Angebote wie Sprachkurse und Sport bis hin zu Berufspraktika auch für Zuwanderer ohne Bleibeperspektive könnten dem Kriminalitätsrisiko entgegenwirken, erklärten der frühere Direktor des Kriminologischen Forschungsinstituts Niedersachsen (KFN), Christian Pfeiffer, und weitere Experten in der im Auftrag des Bundesfamilienministeriums erstellten Untersuchung.

Der Vorsitzende der Gewerkschaft der Polizei (GdP), Oliver Malchow, sagte den Zeitungen des Redaktionsnetzwerks Deutschland: "Dort, wo diesem Personenkreis kaum Perspektiven aufgezeigt werden, Bildungs- und Integrationsangebote fehlen, kommt es deutlich öfter zu Gewalttaten."

Die Ergebnisse der Studie belegten aber zugleich, dass es sich bei den straffällig gewordenen Migranten vor allem um junge Leute aus nordafrikanischen Ländern handele, die hier kaum als Asylbewerber anerkannt würden, sagte Malchow. Abgelehnte oder straffällig gewordene Asylbewerber müssten "zügig in ihre Heimatländer zurückgeführt werden". Zugleich wandte er sich dagegen, die Idee des Familiennachzugs für jugendliche Flüchtlinge zu verteufeln. Dieser könne "Integration und regelgerechtes Verhalten" fördern.

Pfeiffer sowie seine Mitautoren Dirk Baier von der Schweizer Hochschule ZHAW und Sören Kliem vom KFN erklärten den Anstieg bei der Gewaltkriminalität knapp zur Hälfte mit dem starken Flüchtlingszuzug. Als weitere Faktoren für die Zunahme der Gewalttaten nannten sie unter anderem den hohen Männeranteil.

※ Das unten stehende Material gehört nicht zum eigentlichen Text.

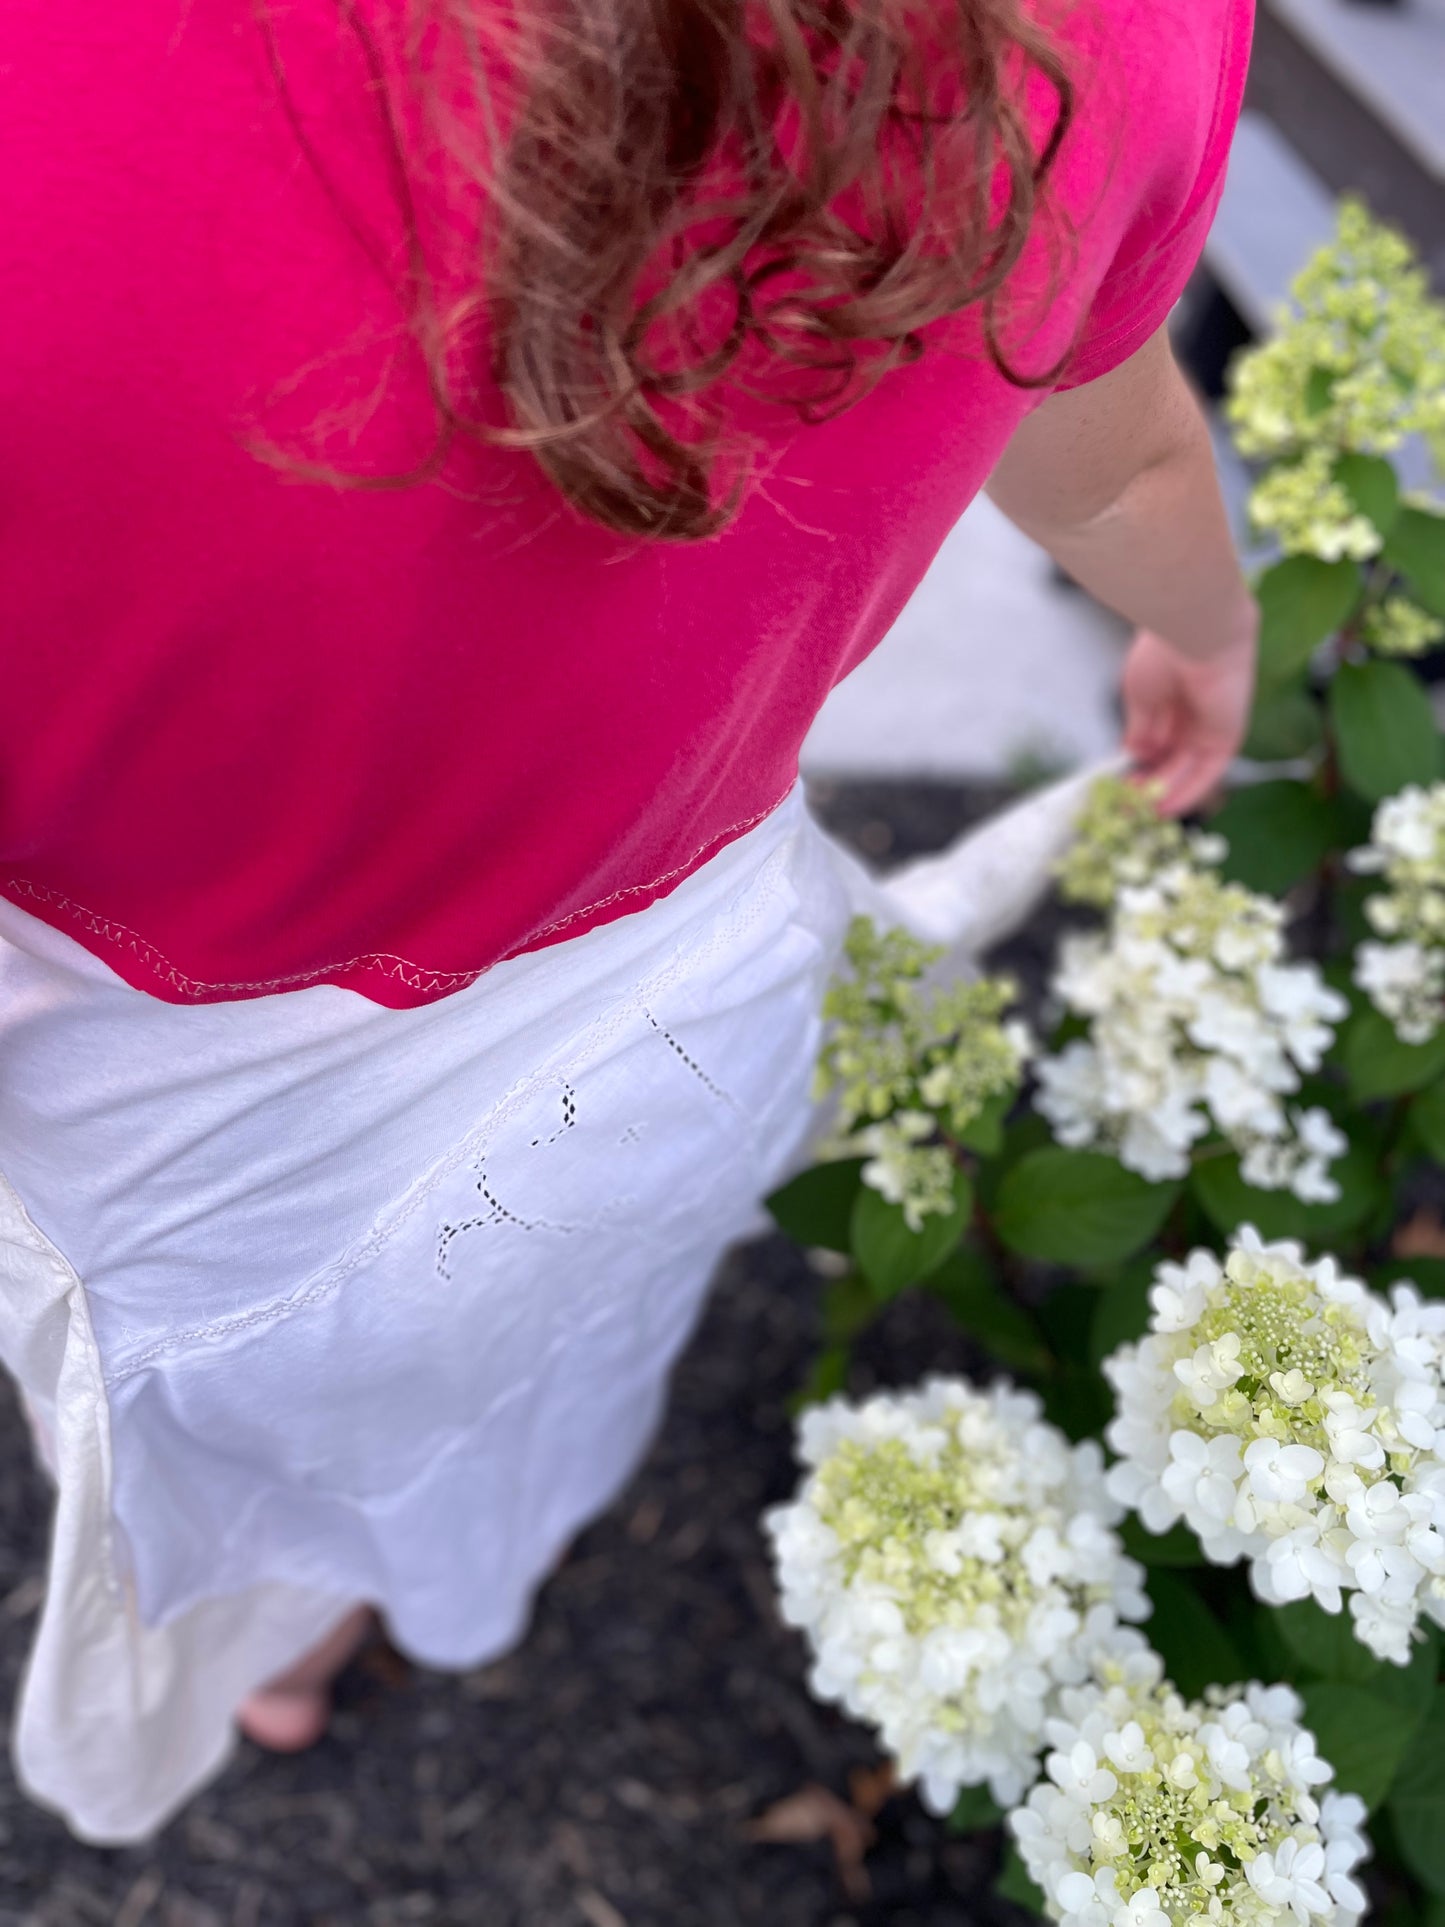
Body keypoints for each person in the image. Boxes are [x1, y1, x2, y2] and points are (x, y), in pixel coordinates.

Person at [0, 0, 1257, 1842]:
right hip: (645, 1007)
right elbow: (1128, 460)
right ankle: (294, 1643)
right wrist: (1210, 637)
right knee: (448, 1411)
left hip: (131, 1063)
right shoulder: (1102, 33)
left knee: (154, 1390)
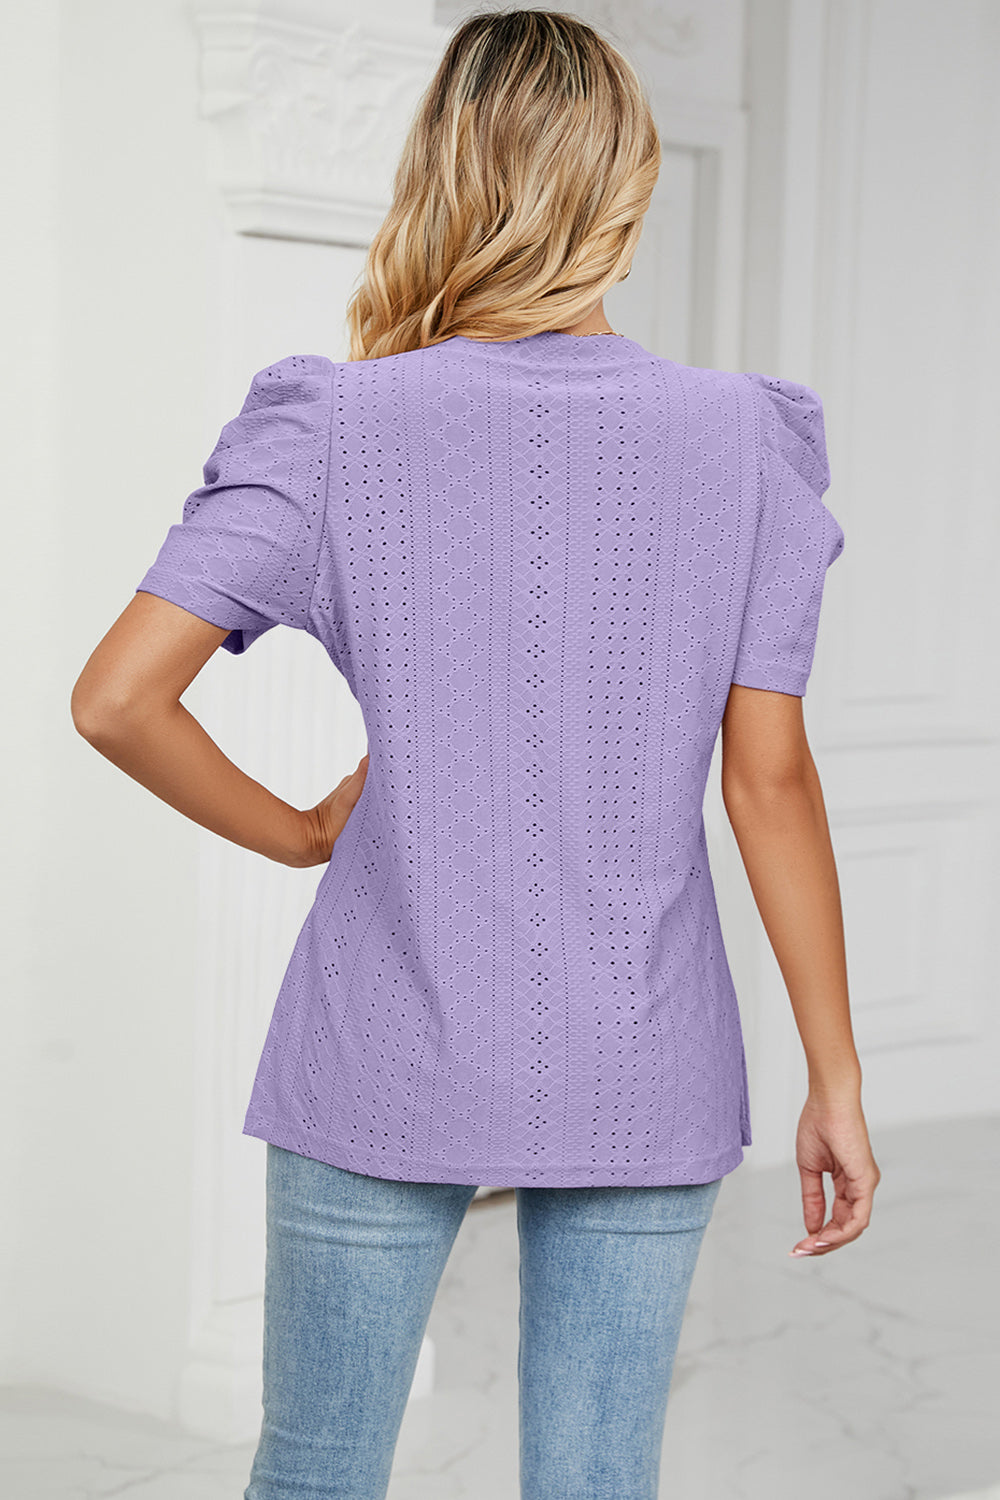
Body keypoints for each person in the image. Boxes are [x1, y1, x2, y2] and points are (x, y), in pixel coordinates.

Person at [70, 8, 880, 1498]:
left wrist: (298, 832)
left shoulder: (333, 427)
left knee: (314, 1474)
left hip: (381, 1032)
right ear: (628, 184)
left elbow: (118, 699)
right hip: (644, 1051)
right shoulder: (744, 442)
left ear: (441, 172)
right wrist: (834, 1075)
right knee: (597, 1480)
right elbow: (767, 781)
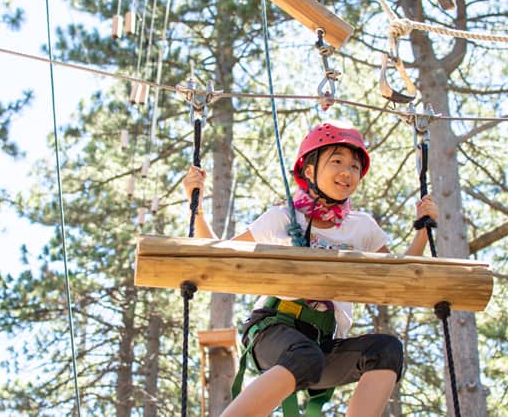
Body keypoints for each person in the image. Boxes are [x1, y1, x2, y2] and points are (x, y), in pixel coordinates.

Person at [182, 120, 439, 417]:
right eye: (337, 161)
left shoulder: (363, 228)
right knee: (305, 356)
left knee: (386, 350)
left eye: (355, 167)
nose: (347, 172)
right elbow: (219, 256)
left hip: (322, 346)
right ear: (309, 171)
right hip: (273, 330)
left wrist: (423, 229)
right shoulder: (282, 219)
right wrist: (196, 206)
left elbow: (400, 277)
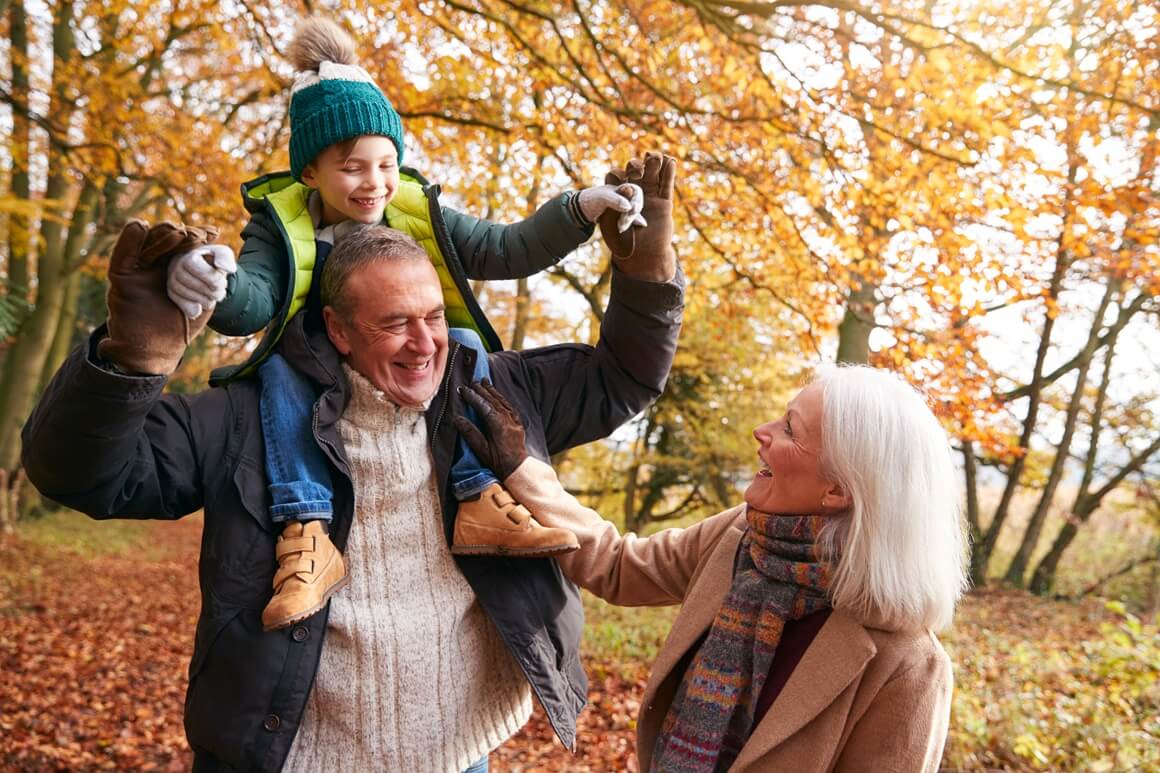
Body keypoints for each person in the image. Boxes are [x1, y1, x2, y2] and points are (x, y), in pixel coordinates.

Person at [22, 152, 683, 771]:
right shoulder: (248, 417)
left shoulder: (491, 393)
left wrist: (647, 276)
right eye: (396, 322)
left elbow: (621, 379)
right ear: (337, 327)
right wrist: (129, 363)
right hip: (301, 757)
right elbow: (83, 473)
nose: (426, 343)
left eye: (432, 315)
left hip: (462, 753)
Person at [162, 18, 648, 631]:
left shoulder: (417, 212)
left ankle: (478, 497)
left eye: (387, 164)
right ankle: (307, 531)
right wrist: (214, 284)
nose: (375, 184)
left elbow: (506, 249)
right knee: (278, 379)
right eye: (353, 167)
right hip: (318, 357)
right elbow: (253, 301)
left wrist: (577, 210)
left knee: (466, 344)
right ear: (309, 173)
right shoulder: (280, 226)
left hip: (399, 359)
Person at [455, 365, 969, 772]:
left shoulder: (908, 669)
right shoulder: (740, 535)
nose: (760, 432)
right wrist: (523, 469)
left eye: (790, 429)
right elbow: (619, 565)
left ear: (838, 490)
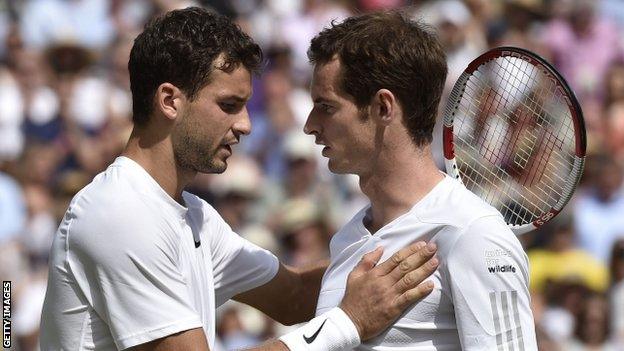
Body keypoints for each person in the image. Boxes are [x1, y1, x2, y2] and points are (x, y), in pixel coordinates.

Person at [38, 7, 439, 351]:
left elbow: (295, 295)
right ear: (169, 101)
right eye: (229, 105)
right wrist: (347, 324)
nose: (245, 125)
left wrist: (426, 237)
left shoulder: (194, 215)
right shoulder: (121, 213)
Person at [303, 11, 538, 350]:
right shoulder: (347, 237)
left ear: (384, 107)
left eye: (326, 106)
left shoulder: (474, 232)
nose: (310, 124)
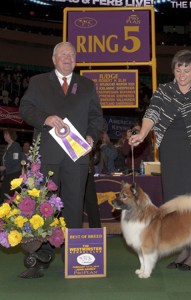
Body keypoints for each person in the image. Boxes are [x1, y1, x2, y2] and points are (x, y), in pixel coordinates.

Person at [129, 49, 191, 271]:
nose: (182, 74)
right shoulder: (164, 91)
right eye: (178, 69)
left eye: (187, 70)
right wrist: (142, 133)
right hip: (170, 152)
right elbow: (152, 114)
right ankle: (182, 249)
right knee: (174, 203)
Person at [19, 42, 103, 265]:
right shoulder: (38, 82)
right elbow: (25, 108)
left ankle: (74, 256)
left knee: (75, 206)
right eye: (63, 54)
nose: (68, 57)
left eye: (72, 54)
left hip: (77, 157)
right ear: (54, 59)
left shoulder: (87, 85)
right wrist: (45, 119)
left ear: (76, 60)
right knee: (44, 206)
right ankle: (42, 253)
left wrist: (91, 137)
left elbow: (96, 117)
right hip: (47, 156)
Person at [0, 129, 22, 204]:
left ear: (11, 135)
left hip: (14, 174)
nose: (4, 136)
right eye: (4, 134)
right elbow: (4, 160)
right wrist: (4, 174)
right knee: (4, 194)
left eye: (6, 134)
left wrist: (5, 167)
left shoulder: (15, 145)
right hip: (8, 174)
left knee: (8, 195)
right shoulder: (7, 146)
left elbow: (16, 160)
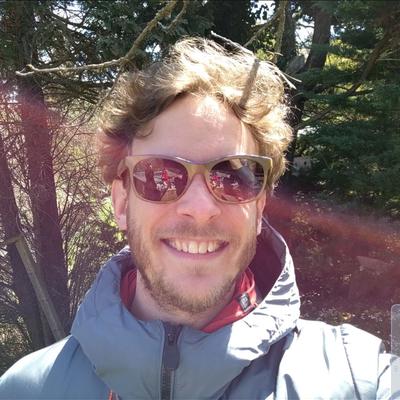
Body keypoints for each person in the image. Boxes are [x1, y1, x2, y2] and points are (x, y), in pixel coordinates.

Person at [0, 37, 397, 400]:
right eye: (161, 175)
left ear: (259, 207)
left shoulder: (357, 379)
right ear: (121, 203)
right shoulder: (26, 391)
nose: (200, 206)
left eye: (234, 177)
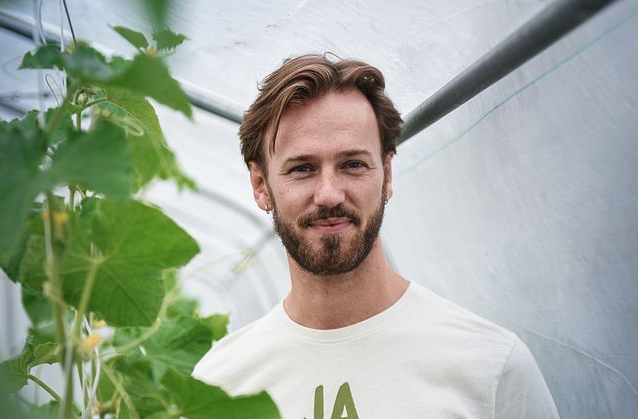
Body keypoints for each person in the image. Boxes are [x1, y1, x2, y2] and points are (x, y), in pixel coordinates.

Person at [192, 54, 559, 418]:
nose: (330, 194)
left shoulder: (489, 369)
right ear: (261, 185)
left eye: (353, 164)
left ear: (386, 172)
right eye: (302, 168)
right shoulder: (219, 385)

Knapp zwei Drittel der in Niedersachsen registrierten Gewalttaten von Flüchtlingen seien jungen Männern zuzurechnen, die "in jedem Land der Welt" bei Gewalt- und Sexualdelikten deutlich überrepräsentiert seien. Dabei spielten auch "gewaltlegitimierende Männlichkeitsnormen" in den überwiegend muslimischen Herkunftsländern eine bedeutende Rolle.

Auf der anderen Seite wirkt sich der geringe Frauenanteil unter den Flüchtlingen aus. "Frauen zivilisieren die Männer", sagte Pfeiffer am Mittwoch im ZDF-"Morgenmagazin. Das Fehlen von Partnerinnen, Müttern oder Schwestern sei ein "Problem", die Forderung nach Familiennachzug aus kriminologischer Sicht daher sinnvoll.

Als bedeutenden Faktor sehen die Experten auch den Aufenthaltsstatus. Wer als Kriegsflüchtling komme oder aus anderen Gründen gute Chancen sehe, in Deutschland bleiben zu dürfen, "wird bemüht sein, diese Aussichten nicht durch Straftaten zu gefährden", heißt es in der Studie. Der Anteil von Flüchtlingen aus Syrien, dem Irak und Afghanistan unter den Tatverdächtigen sei deutlich geringer als jener von Nordafrikanern, die kaum eine Bleibeperspektive haben.

"Die Mehrheit der Menschen, die bei uns Schutz suchen, ist nicht kriminell", erklärte die Integrationsbeauftragte der geschäftsführenden Bundesregierung, Aydan Özoguz (SPD). Eine Lehre aus der Studie sei, dass die nächste Bundesregierung noch größere Anstrengungen unternehmen müsse, "damit Menschen ohne Bleibeperspektive zügig in ihre Herkunftsländer zurückkehren". Mit Abschiebungen allein werde das aber nicht gelingen, nötig seien auch Programme zur freiwilligen Rückkehr.

In den Fällen, in denen eine Rückkehr kurzfristig nicht möglich sei, müsse eine bessere Anbindung an Ausbildung und Arbeit erfolgen. "Niemand darf zum Herumsitzen gezwungen sein", erklärte Özoguz.